I have a table which shows product ID's and how many times they have been given, 1 star, 2 stars, 3 stars, 4 stars and 5 stars when reviewed by customers along with the average rating for that product. There are some duplicate rows appearing in this table. How can I remove the rows which are complete duplicates e.g. ProductId 1196585. An example of the table is below.

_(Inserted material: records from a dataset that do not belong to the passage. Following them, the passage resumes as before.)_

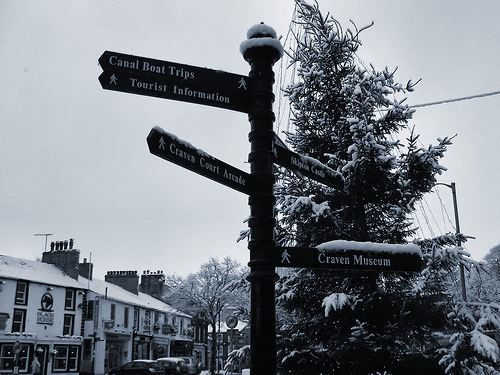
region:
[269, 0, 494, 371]
fir tree covered in snow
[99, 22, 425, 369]
street sign on the corner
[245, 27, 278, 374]
black snow-covered pole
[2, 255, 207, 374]
white buildings in the distance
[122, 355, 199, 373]
cars parked in front of the buildings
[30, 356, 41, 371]
person walking down the street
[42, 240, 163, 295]
chimneys on the roof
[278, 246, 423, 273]
sign pointing toward the museum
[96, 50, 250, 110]
sign pointing toward boat trips and tourist info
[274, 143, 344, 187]
sign pointing toward the castle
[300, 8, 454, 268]
tall tree covered with snow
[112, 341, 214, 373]
Cars parked in front of building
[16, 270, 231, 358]
Building across the road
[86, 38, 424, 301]
signboard showing different direction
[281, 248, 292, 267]
Drawing of a man to show walking direction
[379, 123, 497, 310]
Electric pole and wires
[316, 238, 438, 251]
snow resting on the top of ba signboard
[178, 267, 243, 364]
Tree growing in frond of a house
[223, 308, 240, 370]
Circular one stand signboard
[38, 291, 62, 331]
Name and logo of the bulding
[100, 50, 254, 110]
black and white street sign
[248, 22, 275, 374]
black iron sign pole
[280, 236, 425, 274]
sign covered in snow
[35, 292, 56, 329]
black sign on building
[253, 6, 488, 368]
tree covered in snow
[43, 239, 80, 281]
brick chimney on building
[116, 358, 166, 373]
car parked on street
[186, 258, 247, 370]
tree with no leaves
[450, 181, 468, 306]
brown wooden street lamp pole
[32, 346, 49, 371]
black door in building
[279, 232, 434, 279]
Snow on the bottom sign.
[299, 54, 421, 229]
Snow is on the trees.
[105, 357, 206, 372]
Cars parked in front of the building.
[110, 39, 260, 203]
Signs on the pole.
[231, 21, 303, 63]
The top of the pole has snow.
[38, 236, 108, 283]
Chimneys on top of the building.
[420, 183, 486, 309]
A lightpole near the tree.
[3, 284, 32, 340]
The building has windows.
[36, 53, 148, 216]
The sky is clear.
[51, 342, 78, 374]
The door to the building.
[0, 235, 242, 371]
This is a house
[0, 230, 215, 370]
This is a building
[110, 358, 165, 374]
This is a car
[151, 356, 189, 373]
This is a car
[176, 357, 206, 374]
This is a car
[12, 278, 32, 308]
This is a window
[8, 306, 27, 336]
This is a window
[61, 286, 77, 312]
This is a window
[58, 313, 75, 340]
This is a window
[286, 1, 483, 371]
This is a tree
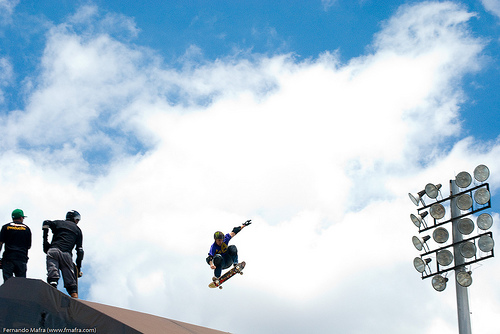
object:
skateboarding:
[205, 217, 256, 288]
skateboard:
[208, 261, 248, 290]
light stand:
[448, 179, 474, 333]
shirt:
[3, 222, 34, 260]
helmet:
[65, 209, 82, 221]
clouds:
[0, 0, 499, 334]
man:
[204, 217, 255, 283]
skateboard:
[72, 261, 78, 279]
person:
[6, 207, 33, 292]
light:
[406, 190, 427, 209]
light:
[424, 182, 443, 200]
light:
[455, 171, 473, 192]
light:
[473, 163, 491, 185]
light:
[432, 227, 449, 246]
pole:
[441, 170, 476, 332]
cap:
[10, 208, 29, 219]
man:
[42, 209, 85, 298]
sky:
[4, 3, 496, 333]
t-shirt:
[208, 233, 234, 263]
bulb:
[477, 168, 485, 177]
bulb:
[481, 240, 491, 248]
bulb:
[432, 278, 442, 286]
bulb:
[414, 241, 421, 247]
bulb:
[437, 232, 444, 238]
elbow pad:
[231, 226, 242, 235]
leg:
[212, 254, 226, 277]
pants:
[0, 257, 28, 280]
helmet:
[213, 231, 225, 239]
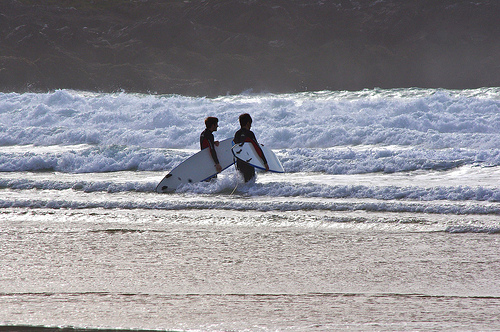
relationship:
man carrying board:
[199, 117, 223, 182] [230, 143, 286, 174]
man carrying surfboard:
[199, 117, 223, 182] [152, 132, 239, 194]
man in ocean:
[199, 117, 223, 182] [0, 0, 497, 327]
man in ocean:
[229, 107, 270, 184] [0, 0, 497, 327]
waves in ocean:
[1, 87, 498, 173] [1, 83, 498, 234]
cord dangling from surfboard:
[223, 165, 275, 207] [236, 140, 287, 175]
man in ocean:
[199, 117, 223, 182] [379, 96, 455, 200]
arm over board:
[248, 130, 270, 171] [230, 143, 285, 171]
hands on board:
[208, 130, 231, 183] [159, 132, 244, 192]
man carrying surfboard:
[199, 117, 223, 182] [153, 135, 238, 190]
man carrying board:
[230, 113, 269, 184] [230, 143, 286, 174]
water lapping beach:
[5, 224, 498, 329] [0, 221, 500, 330]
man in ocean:
[230, 113, 269, 184] [0, 86, 500, 330]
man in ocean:
[199, 117, 223, 182] [0, 86, 500, 330]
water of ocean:
[5, 224, 498, 329] [1, 83, 498, 234]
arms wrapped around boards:
[205, 135, 231, 177] [166, 116, 285, 203]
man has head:
[230, 113, 269, 184] [238, 114, 253, 128]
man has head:
[199, 117, 223, 182] [206, 118, 220, 128]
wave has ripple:
[57, 142, 125, 172] [9, 169, 19, 172]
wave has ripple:
[57, 142, 125, 172] [79, 167, 94, 182]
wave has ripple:
[3, 140, 85, 167] [79, 164, 90, 174]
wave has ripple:
[3, 140, 85, 167] [44, 171, 64, 181]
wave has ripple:
[3, 140, 85, 167] [5, 157, 25, 167]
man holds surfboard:
[230, 113, 269, 184] [145, 153, 167, 192]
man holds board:
[199, 117, 223, 182] [154, 136, 245, 194]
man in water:
[199, 117, 223, 182] [0, 87, 497, 325]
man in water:
[230, 113, 269, 184] [0, 87, 497, 325]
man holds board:
[199, 117, 223, 182] [230, 143, 286, 174]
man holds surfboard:
[230, 113, 269, 184] [153, 135, 238, 190]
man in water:
[199, 117, 223, 182] [2, 88, 498, 215]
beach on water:
[0, 221, 500, 330] [0, 87, 497, 325]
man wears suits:
[193, 113, 226, 186] [235, 128, 253, 170]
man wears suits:
[230, 113, 269, 184] [198, 128, 220, 169]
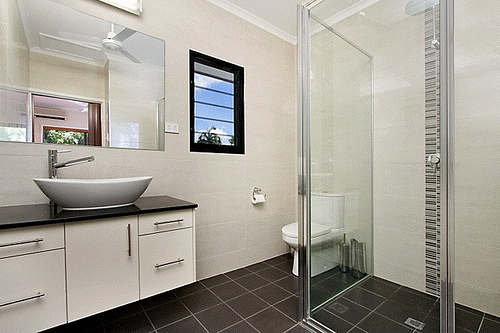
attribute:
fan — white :
[57, 20, 140, 66]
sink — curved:
[32, 176, 154, 211]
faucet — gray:
[42, 145, 99, 178]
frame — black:
[187, 48, 245, 154]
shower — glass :
[291, 9, 478, 319]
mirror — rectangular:
[7, 2, 189, 159]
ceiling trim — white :
[206, 1, 381, 46]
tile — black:
[138, 249, 358, 331]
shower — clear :
[294, 4, 499, 331]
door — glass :
[294, 15, 456, 331]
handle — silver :
[127, 222, 130, 256]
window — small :
[190, 59, 239, 149]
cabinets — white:
[10, 226, 215, 320]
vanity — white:
[0, 194, 198, 331]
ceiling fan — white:
[62, 25, 142, 67]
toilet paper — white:
[251, 192, 267, 206]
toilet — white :
[278, 168, 368, 283]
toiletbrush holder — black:
[339, 230, 349, 274]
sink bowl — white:
[31, 175, 156, 212]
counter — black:
[1, 193, 197, 229]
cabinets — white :
[4, 194, 204, 331]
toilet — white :
[272, 185, 353, 287]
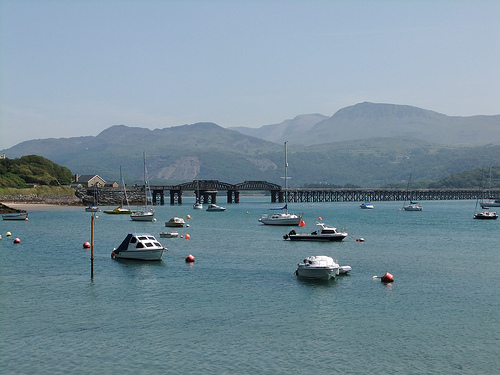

ProductId  | rate1 | rate2 | rate3 | rate4 | rate5 | aveRate

1294518    |   4   |   1   |   0   |   0   |   0   |   1

9226582    |   0   |   0   |   3   |   0   |   0   |   3

3946583    |   0   |   0   |   0   |   1   |   0   |   4

7392588    |   1   |   0   |   0   |   0   |   6   |   5

1196585    |   0   |   0   |   2   |   3   |   9   |   5

1196585    |   0   |   0   |   2   |   3   |   9   |   5

For clarification I want to modify the table and I will make a copy of it first.


Solution

  • Further to my earlier comment about a unique ID field, I had a play trying to come up with a normal SQL way of doing this in one statement and without the need to temporarily alter the table if you had such an id.

    DELETE ProductRate 
    FROM ProductRate
    INNER JOIN (
    SELECT id, ProductId, rate1, rate2, rate3, rate4, rate5, aveRate, 
    @Counter := (
                CASE
                    WHEN ProductId != @ProductId THEN 0
                    WHEN rate1 != @rate1 THEN 0
                    WHEN rate2 != @rate2 THEN 0
                    WHEN rate3 != @rate3 THEN 0
                    WHEN rate4 != @rate4 THEN 0
                    WHEN rate5 != @rate5 THEN 0
                    WHEN aveRate != @aveRate THEN 0
                    ELSE @Counter + 1
                END
                ) AS RecCounter,
    @ProductId:=ProductId, 
    @rate1:=rate1, 
    @rate2:=rate2, 
    @rate3:=rate3, 
    @rate4:=rate4, 
    @rate5:=rate5, 
    @aveRate:=aveRate
    FROM ProductRate,
    (SELECT @Counter:=0, @ProductId:=0, @rate1:=0, @rate2:=0, @rate3:=0, @rate4:=0, @rate5:=0, @aveRate:=0) Deriv1
    ORDER BY ProductId, rate1, rate2, rate3, rate4, rate5, aveRate) Deriv2
    ON ProductRate.id = Deriv2.id
    WHERE Deriv2.RecCounter >0
    

    Note that this assumes you do have a unique id on the table. You can easily add one by:-

    ALTER TABLE `ProductRate` ADD `id` INT NOT NULL AUTO_INCREMENT PRIMARY KEY FIRST
    

    I have only done this out of interest and for a one off job I would be happy using the suggestions from either Er. Nikhil Agrawal or Devart. However if this is a regular issue which can occur but only occasionally needs cleaning up, adding the unique meaningless id and using this SQL might be worthwhile.